If the types are of the same size but one is signed and the other unsigned,
conversion between negative and positive numbers can occur.

This command performs the equivalent of an `unchecked` operation in C#; e.g.:
  ConvertTo-IntegerUnchecked ([long]::MaxValue) int
is equivalent to C#:
  unchecked((int) long.MaxValue)

Note:

Invoke with -Verbose to see conversion details.

.PARAMETER Integer
The input number, which can be of any integer type or
a [double] containing an integer value.

IMPORTANT: Wrap negative literals such as -1 in (...)

.PARAMETER TargetType
The integer type to convert to; defaults to [int] (System.Int32)

.EXAMPLE
ConvertTo-IntegerUnchecked ([long]::MaxValue) int # -> -1

Converts the largest [long] value to an [int] value; the equivalent
of `unchecked((int) long.MaxValue)` in C#.
That is, 0x7fffffffffffffff is truncated to 0xffffffff, which, when
as a signed [int], is -1.

.EXAMPLE
ConvertTo-IntegerUnchecked 257 byte # -> 1

Converts (implied) [int] 257 to [byte]; the equivalent of
`unchecked((byte) 257)` in C#.
That is, 0x101 is truncated to 0x01.

.EXAMPLE
ConvertTo-IntegerUnchecked (-1) uint16 # -> 65535

Note the need to enclose the negative number literal in (...)
Converts (implied) [int] -1 to [uint16]; the equivalent of
`unchecked((UInt16) (-1))` in C#.

• Source data:
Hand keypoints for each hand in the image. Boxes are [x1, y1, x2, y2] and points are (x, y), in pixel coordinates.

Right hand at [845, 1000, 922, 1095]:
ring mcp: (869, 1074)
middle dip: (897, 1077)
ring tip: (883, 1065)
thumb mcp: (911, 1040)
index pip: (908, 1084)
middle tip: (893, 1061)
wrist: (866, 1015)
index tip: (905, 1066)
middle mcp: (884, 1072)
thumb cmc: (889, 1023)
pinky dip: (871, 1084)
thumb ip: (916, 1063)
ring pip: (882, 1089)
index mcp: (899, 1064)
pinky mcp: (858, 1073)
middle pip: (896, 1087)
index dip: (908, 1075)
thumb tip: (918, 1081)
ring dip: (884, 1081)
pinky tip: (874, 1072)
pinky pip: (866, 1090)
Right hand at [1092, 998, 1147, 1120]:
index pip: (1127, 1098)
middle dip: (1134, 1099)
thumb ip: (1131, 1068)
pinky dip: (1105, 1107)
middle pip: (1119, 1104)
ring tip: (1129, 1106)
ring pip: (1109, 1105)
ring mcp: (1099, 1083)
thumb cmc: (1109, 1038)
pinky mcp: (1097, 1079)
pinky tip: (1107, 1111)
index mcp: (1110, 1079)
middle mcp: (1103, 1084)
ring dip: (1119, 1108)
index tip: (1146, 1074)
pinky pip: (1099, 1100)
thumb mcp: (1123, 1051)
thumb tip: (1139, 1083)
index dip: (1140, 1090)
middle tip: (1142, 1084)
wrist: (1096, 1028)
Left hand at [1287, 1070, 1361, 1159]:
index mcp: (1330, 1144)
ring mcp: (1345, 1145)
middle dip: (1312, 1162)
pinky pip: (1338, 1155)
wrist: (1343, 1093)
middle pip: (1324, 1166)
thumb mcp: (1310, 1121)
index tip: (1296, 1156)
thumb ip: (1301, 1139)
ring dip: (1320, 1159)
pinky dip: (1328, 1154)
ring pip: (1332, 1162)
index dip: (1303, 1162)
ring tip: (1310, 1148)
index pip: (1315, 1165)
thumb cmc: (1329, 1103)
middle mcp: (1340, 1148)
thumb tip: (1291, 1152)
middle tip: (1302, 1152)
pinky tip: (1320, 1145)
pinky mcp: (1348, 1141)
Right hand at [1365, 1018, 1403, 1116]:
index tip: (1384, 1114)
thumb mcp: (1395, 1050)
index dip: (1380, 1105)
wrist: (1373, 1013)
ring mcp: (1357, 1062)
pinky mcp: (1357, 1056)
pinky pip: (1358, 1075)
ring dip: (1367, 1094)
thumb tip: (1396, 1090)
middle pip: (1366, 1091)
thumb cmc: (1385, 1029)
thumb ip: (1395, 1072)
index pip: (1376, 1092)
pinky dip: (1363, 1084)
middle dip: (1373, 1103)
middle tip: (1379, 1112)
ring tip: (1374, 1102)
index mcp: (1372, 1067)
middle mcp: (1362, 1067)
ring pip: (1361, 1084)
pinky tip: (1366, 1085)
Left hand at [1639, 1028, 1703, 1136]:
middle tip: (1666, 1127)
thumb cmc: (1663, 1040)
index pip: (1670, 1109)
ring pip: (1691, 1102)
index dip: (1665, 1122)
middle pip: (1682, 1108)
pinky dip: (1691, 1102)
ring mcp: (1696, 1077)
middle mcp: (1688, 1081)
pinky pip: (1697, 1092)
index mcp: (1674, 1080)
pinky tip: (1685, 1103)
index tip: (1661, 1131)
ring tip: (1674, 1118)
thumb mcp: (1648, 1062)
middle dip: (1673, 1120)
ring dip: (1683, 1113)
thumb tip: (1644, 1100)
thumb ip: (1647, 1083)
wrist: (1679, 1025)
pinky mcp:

• Work order: Translate into Spanish this sentence from the ConvertTo-IntegerUnchecked help text: "If the types are of the same size but one is signed and the other unsigned, conversion between negative and positive numbers can occur."

• Answer to the exercise: Si los tipos tienen el mismo tamaño pero uno tiene signo y el otro no, puede producirse una conversión entre números negativos y positivos.